The latest take on the troubled markets of 2019 and early 2020 by Ranjit Baxi of J&H Sales International Ltd (GBR) confirms that 2019 started with a positive outlook for growth, but this slowed owing to the uncertainty surrounding the US/China trade war that plagued trading throughout the year. Continued US/China trade uncertainty is also projected to dampen China’s GDP growth for 2020 to around 5.5%. Additional fiscal measures and monetary easing, in addition to structural reforms over the course of 2020, will be enforced to try and stimulate domestic demand.
The increasing US/China tariffs on trade continue to reduce the volume of containers in and out of China, which in turn is reflected in rising sea freight rates. Furthermore, freight rates increased from December to take account of the IMO2020 low sulphur surcharge – the new fuel regulation which came into effect from January 1 this year.
Fibre exports during last year’s fourth quarter were governed by the staged release of Chinese import licences which added up to around 11 million tons for the year as compared to some 18 million tons for 2018. As exporters looked to other markets for support, they were faced with equally tougher regulations imposed during the quarter.
Indonesia closed its doors to fibre imports for a few weeks in November and December before reopening export inspections on December 17 for a period of six months, by which time its government intends to have implemented new import controls on fibre quality as well as a ban on the importation of mixed paper.

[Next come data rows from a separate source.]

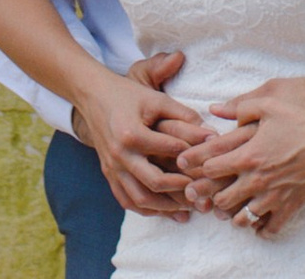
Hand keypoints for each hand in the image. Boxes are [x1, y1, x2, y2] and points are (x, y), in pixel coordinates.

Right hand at [72, 53, 203, 219]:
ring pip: (140, 199)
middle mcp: (120, 155)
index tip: (209, 160)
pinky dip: (146, 209)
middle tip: (201, 190)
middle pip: (154, 182)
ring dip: (165, 207)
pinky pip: (127, 201)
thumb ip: (183, 114)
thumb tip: (210, 133)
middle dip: (180, 189)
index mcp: (131, 133)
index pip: (167, 150)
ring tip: (187, 207)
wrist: (94, 96)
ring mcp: (112, 168)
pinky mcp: (109, 175)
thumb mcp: (155, 99)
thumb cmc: (128, 95)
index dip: (190, 155)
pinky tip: (164, 210)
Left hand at [176, 75, 304, 232]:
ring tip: (231, 207)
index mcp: (248, 155)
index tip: (190, 167)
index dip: (197, 167)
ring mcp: (273, 197)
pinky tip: (257, 221)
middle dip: (211, 196)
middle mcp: (257, 180)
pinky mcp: (289, 207)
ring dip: (233, 214)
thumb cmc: (301, 121)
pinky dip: (260, 228)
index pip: (211, 168)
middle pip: (221, 199)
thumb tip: (216, 109)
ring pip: (242, 219)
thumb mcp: (270, 103)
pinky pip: (269, 229)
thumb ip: (241, 106)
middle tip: (206, 193)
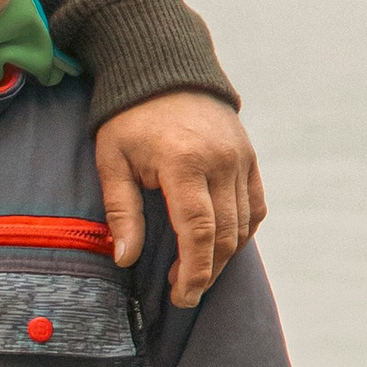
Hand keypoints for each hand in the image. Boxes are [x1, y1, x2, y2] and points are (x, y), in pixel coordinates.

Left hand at [94, 91, 264, 307]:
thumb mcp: (112, 161)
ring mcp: (241, 159)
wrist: (163, 70)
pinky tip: (218, 247)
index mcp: (184, 163)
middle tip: (183, 294)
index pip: (198, 231)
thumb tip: (125, 258)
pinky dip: (241, 232)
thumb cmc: (129, 118)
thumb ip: (121, 211)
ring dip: (222, 257)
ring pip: (243, 225)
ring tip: (194, 274)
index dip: (193, 271)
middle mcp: (221, 162)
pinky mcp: (250, 158)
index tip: (181, 296)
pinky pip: (255, 206)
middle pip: (225, 235)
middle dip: (207, 272)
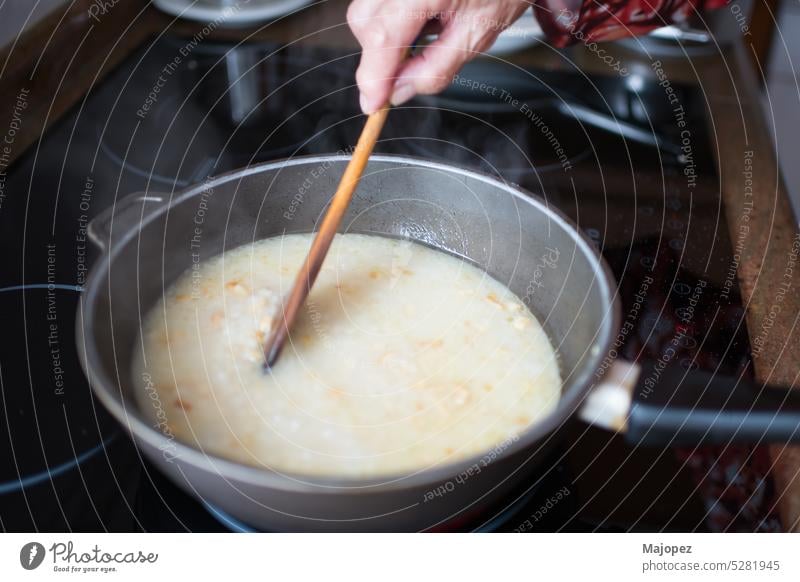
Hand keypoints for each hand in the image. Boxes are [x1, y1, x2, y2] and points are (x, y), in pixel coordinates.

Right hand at [347, 0, 531, 112]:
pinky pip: (377, 3)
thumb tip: (398, 92)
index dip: (373, 76)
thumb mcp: (474, 36)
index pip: (383, 36)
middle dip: (379, 55)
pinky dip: (390, 21)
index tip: (373, 104)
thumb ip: (435, 69)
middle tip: (408, 70)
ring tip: (423, 36)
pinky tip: (420, 21)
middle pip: (364, 22)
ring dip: (385, 37)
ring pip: (366, 12)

Indian customs officials have embarked on similar import controls by examining all mixed paper containers arriving at the port of Mundra. If imported fibre is found on inspection to be of poor or co-mingled quality containing municipal solid waste etc., then the containers will be re-exported to the port of origin. The inspection process is slowly resulting in congestion at the port of Mundra (close to 700 containers are understood to be awaiting clearance).
All in all, the final quarter of 2019 was a difficult and challenging one for exporters who were not only grappling with falling prices and increasing freight rates but also trading in fear of the sudden imposition of unilateral regulations affecting cargo already shipped.
“Exporters are looking forward to a new direction from the market now the Chinese New Year has concluded, especially following the announcement that exports of recycled fibres and other scrap grades will not be allowed into China as of January 1 2021,” concludes Baxi. Markets are projecting total fibre imports into China for 2020 to be in the region of 5 to 7 million tons.